Now it seems that question is receiving broader exposure. An Associated Press story raised it in light of New Jersey's new civil union law. I'm sure a few straight people who never thought about the matter before reading the story responded, "I know what you get when two fruits join. A smoothie!"

With Vermont, New Jersey and Connecticut offering civil unions, and more states surely to follow, it's high time to nail down the lingo.

I suppose "civilly united" is accurate. It's just dull. Some people have suggested that if you enter a civil union you're getting "civilized" or "unionized." I like those. Or maybe each member of a civil union should be called a "civilian." And the appropriate attire for the event should be "civvies."

Then again, to join in a civil union could mean you're a "unionist." If you're British, you're a "Union Jack." Or if you're both pursuing your education, you're a "student union."

Since we're talking about a civil union and not marriage, if your relationship deteriorates, divorce isn't an option. No, if the state of your union is uncivil, then you need to dissolve your civil union. I believe this process will come to be known as "civil war."

Or if you discover that in your union there is no strength, then your friends might also tell you it's time for a "union suit."

The legislative debate in New Jersey focused on language. Lawmakers batted around terms like "spousal partnerships" and "equal benefits" before going with civil unions. I'd have been up nights, straining to extract catchy phrases from those clunkers.

Not that I'm so pleased with civil unions, which I believe marginalize us. New Jersey could've decided on the real deal, marriage, and didn't. But civil unions are a mighty step in the right direction, and will be with us for a good while, so it's appropriate for me to wring the heck out of them.

Which brings me to the next question. What do you call the person with whom you've been united in civilhood?

Jersey girl Veronica Hoff told the AP how she refers to her significant thingee. She doesn't use "spouse" because she and Forest Kairos aren't married, and "partner" is vague. At home they are each other's "cupcake," with "cup" being an acronym for "civil union partner."

"It's a cute nickname," said Hoff. "But if I introduce her to somebody else as my cupcake, it doesn't have a sense of dignity to it."

True. I find "jelly donut" infinitely more dignified.

The phrase "civil union partner" is an awful mouthful, and as romantic as jock itch. "Legal companion?" "Partner before the law?" "Comrade in arms?"

Some couples will go with "wife" and "husband" and "spouse," because they view their civil union as a marriage, or because their choices are so limited. What else is there, besides "partner?" You could use "mate," but that makes me think of sailors or wildlife. By getting a civil union, you've graduated from "girlfriend" or "boyfriend," and "lover" or "sweetie" lack legal gravity.

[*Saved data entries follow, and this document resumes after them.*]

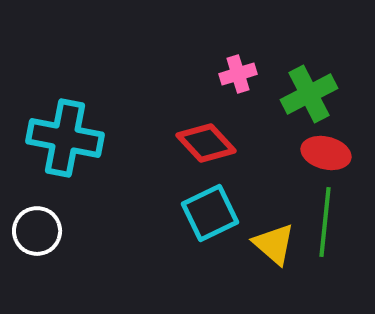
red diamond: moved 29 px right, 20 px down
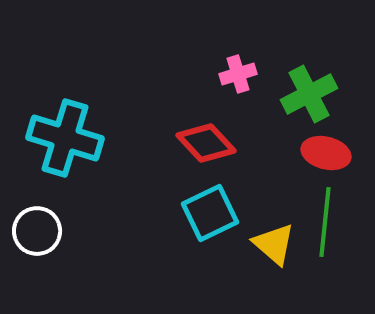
cyan cross: rotated 6 degrees clockwise
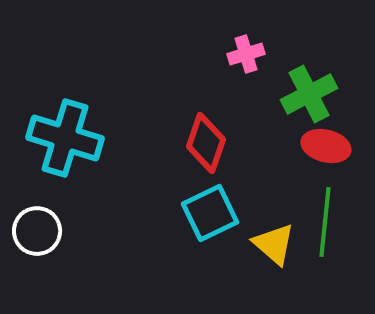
pink cross: moved 8 px right, 20 px up
red diamond: rotated 62 degrees clockwise
red ellipse: moved 7 px up
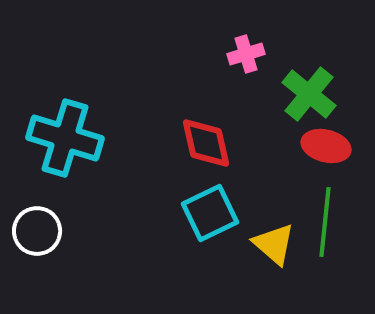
green cross: rotated 24 degrees counterclockwise
red diamond: rotated 32 degrees counterclockwise
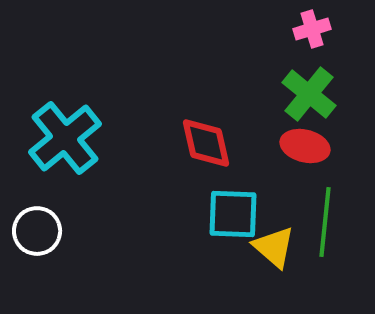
pink cross: moved 66 px right, 25 px up
cyan cross: rotated 34 degrees clockwise
red ellipse: moved 21 px left
cyan square: moved 23 px right, 1 px down; rotated 28 degrees clockwise
yellow triangle: moved 3 px down
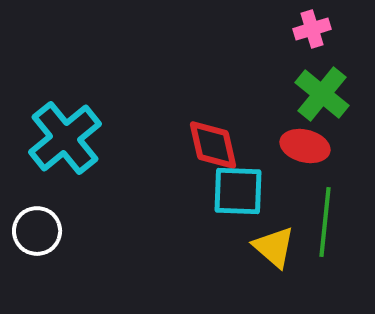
green cross: moved 13 px right
red diamond: moved 7 px right, 2 px down
cyan square: moved 5 px right, 23 px up
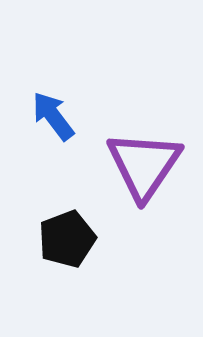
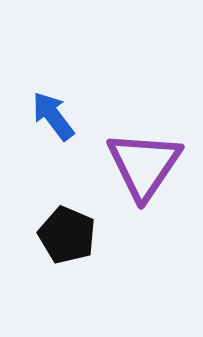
black pentagon: moved 4 px up; rotated 28 degrees counterclockwise
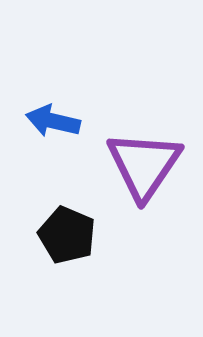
blue arrow: moved 5 px down; rotated 40 degrees counterclockwise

"Consort?" "Better half?" "Meal ticket?"

It's a problem. But it's a good problem to have. A far cry from the day when the only safe term to use was "friend."

Over ten years ago I met a lesbian who proceeded to introduce me to her "spouse." That struck me then, before gay marriage was on the radar, as an impressive, forceful declaration. Today, that word might still be all she needs-or she might be backing it up by waving a legal document under noses every chance she gets.